_THINGS TO DO_:
1. In the ReAct lesson below, why does the lesson have you implement the complete Thought → Action → Observation loop yourself? Answer in one to three sentences.
2. Which model does the ReAct lesson below use to power its agent?
3. Please retype the part of the ReAct lesson below that opens with the words containing "The next step" and closes with "looking up information.".

----- PASSAGE SHOWN -----

Lesson 8: ReAct Practice
In this lesson, we will get to practical implementation and build a minimal ReAct agent from scratch using Python and the Gemini API. You will implement the complete Thought → Action → Observation loop to get a concrete mental model of how these systems work. By the end, you will have a working agent you can extend, debug, and customize.
Setup and Environment
First, we prepare the Python environment by securely loading the API key from an environment file and importing the libraries used throughout the course. This includes google-genai for interacting with the Gemini API, pydantic and enum for structured data models, and a utility function for pretty-printing outputs.
With the key loaded, we can initialize a genai.Client and use the gemini-2.5-flash model to power our ReAct agent.
The next step is to give our agent a tool it can use to interact with the world.
The Tool Layer
To demonstrate and understand how external capabilities integrate with the ReAct framework, we will create a mock search tool. A function that simulates looking up information.
If it receives a query it does not recognize, it will return a "not found" message.

----- SUPPLIED DATA -----

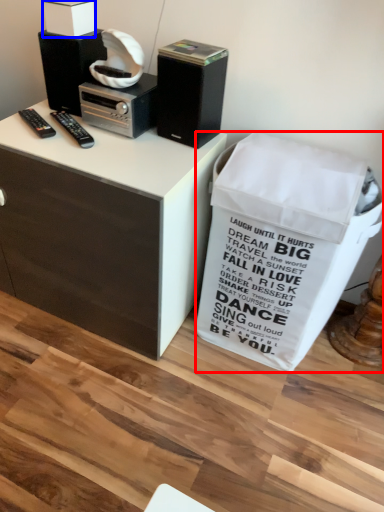
Question: Which object appears farthest to the camera in this image, trash bin/can (highlighted by a red box) or box (highlighted by a blue box)?

Choices:
 (A) trash bin/can
 (B) box

Answer: (B)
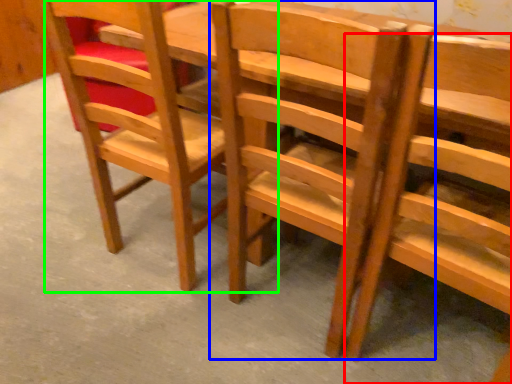
Question: Based on their relative distances, which object is farther from chair (highlighted by a red box)? Choose from chair (highlighted by a blue box) and chair (highlighted by a green box).

Choices:
 (A) chair
 (B) chair

Answer: (B)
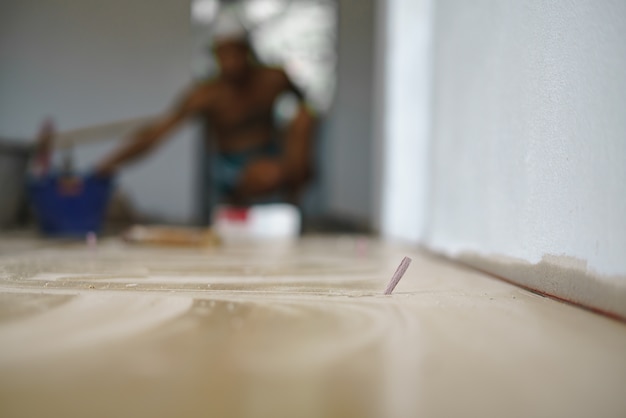
The image size is (626, 418). I want to click on cement floor, so click(178, 325).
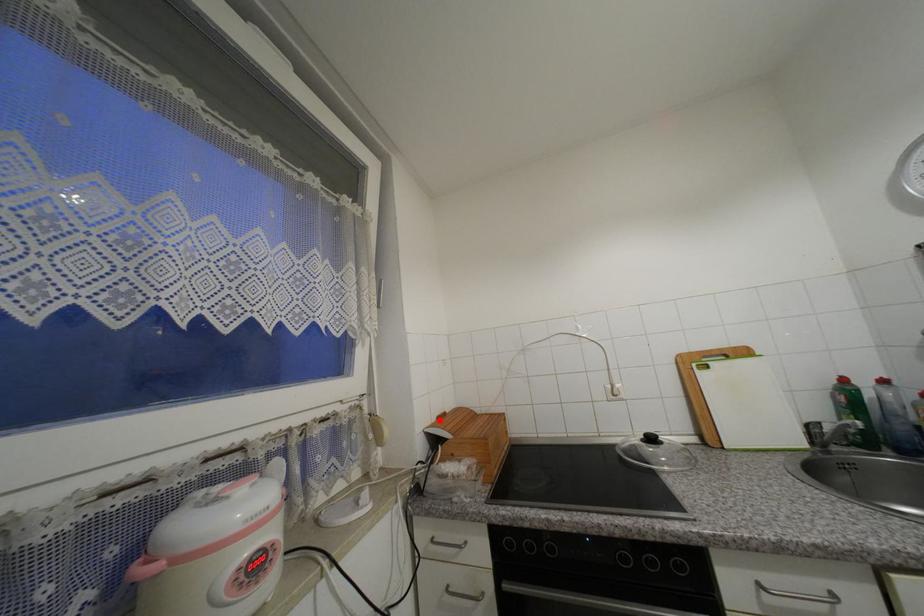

-----

_COMPLETED EXERCISE_:
1. Implementing the full loop gives you a concrete mental model of how ReAct systems work. By the end, you have a working agent that you can extend, debug, and customize.

2. The gemini-2.5-flash model.

3.
The next step is to give our agent a tool it can use to interact with the world.
The Tool Layer
To demonstrate and understand how external capabilities integrate with the ReAct framework, we will create a mock search tool. A function that simulates looking up information.